#### [DESCRIPTION OF THE TASK]
Edit the stretch from the line containing "True or false: Score" through the end of the records so that "tallest" becomes "highest", leaving everything else unchanged. Give back only that stretch, without the pictures.

#### [RECORDS PROVIDED]
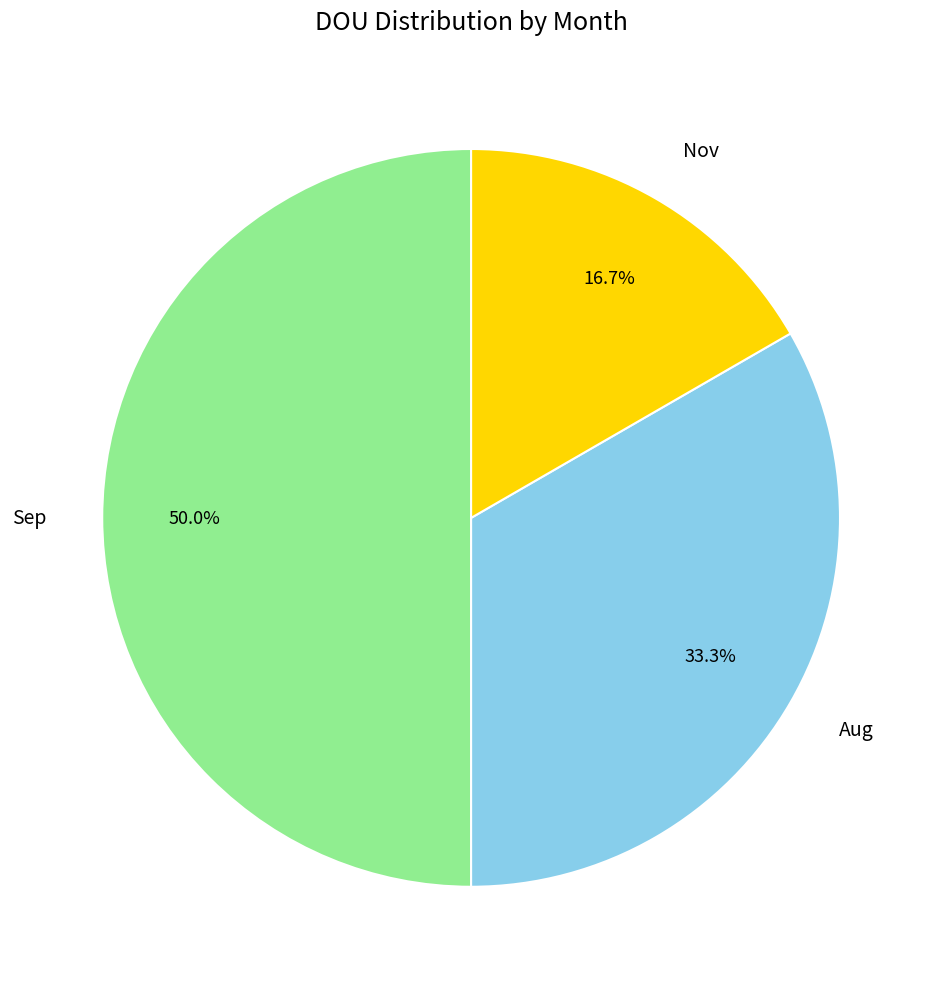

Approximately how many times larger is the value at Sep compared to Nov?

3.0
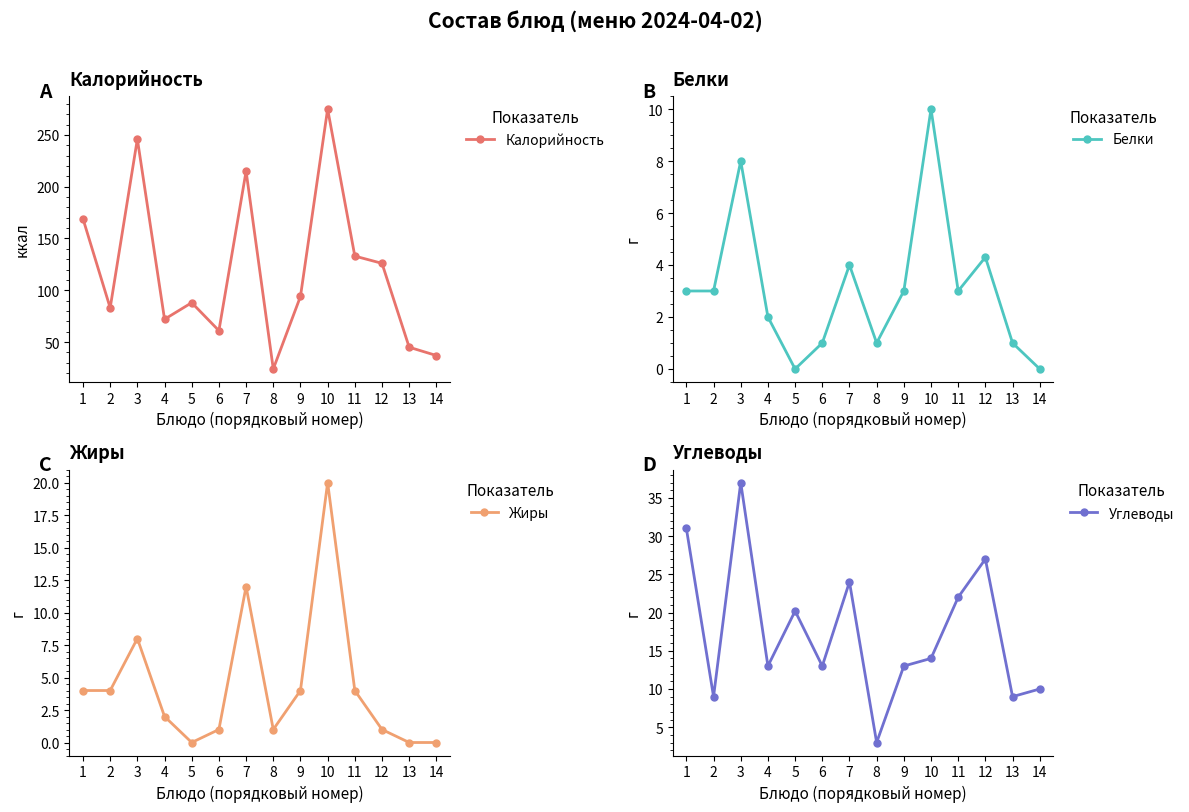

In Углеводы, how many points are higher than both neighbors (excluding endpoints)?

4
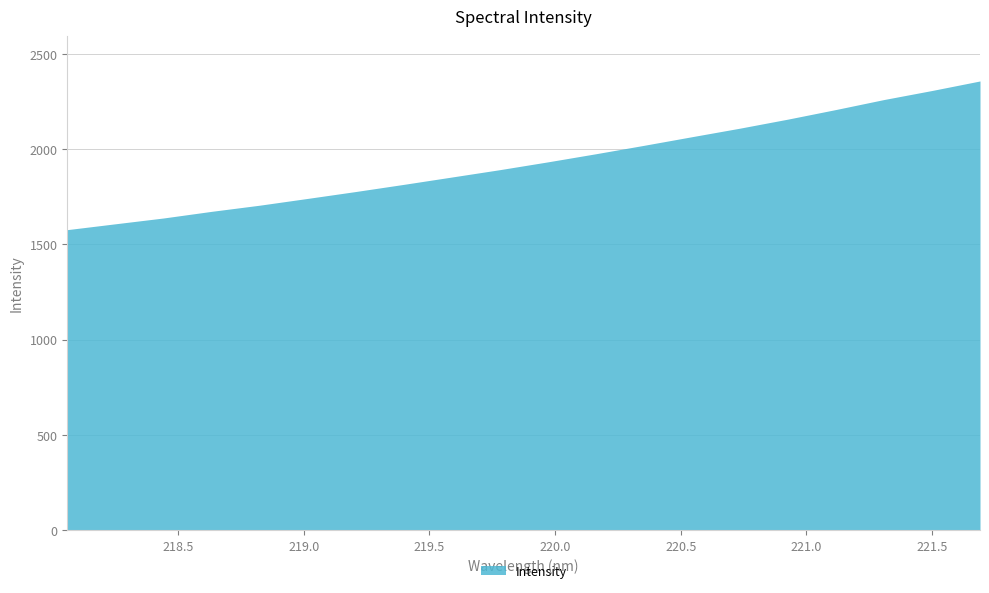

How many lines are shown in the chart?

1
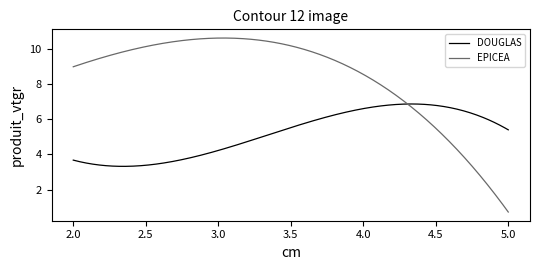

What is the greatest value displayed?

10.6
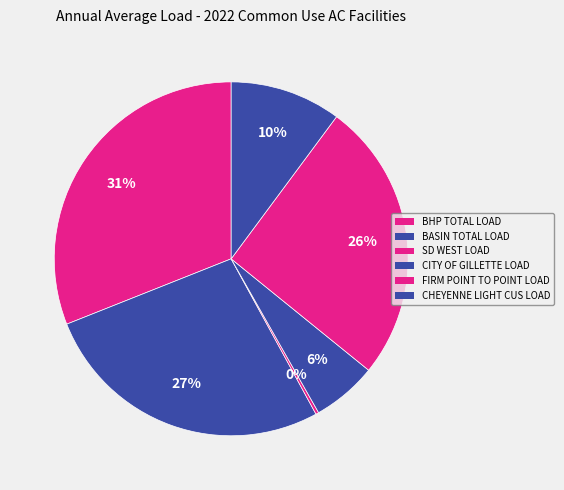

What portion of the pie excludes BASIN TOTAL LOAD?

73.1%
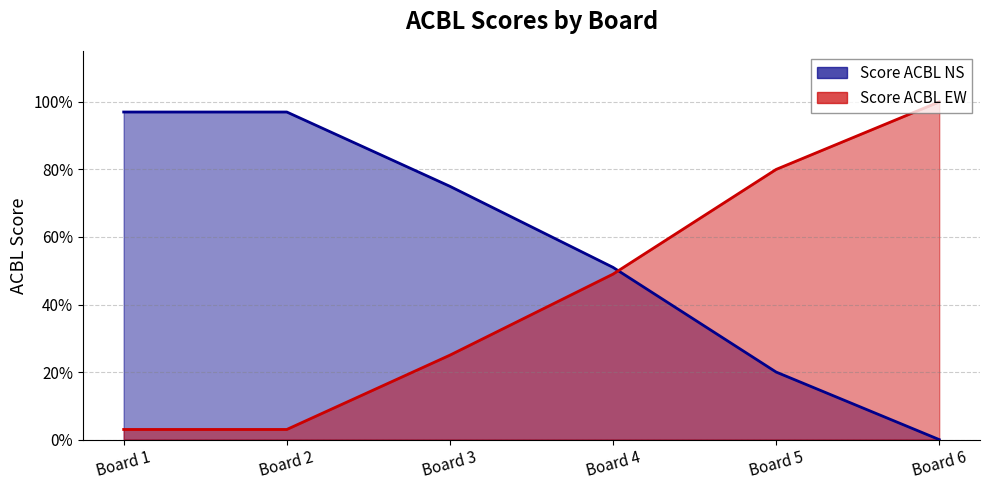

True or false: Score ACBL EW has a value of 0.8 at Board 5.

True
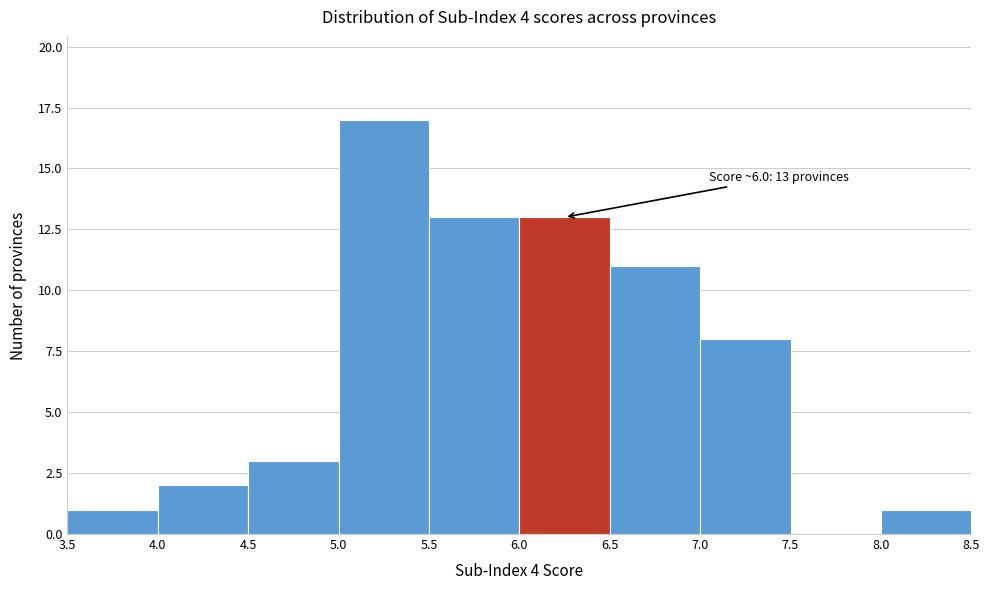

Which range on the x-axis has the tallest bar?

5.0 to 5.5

#### [SOLUTION BELOW]
True or false: Score ACBL EW has a value of 0.8 at Board 5.

True

Which range on the x-axis has the highest bar?

5.0 to 5.5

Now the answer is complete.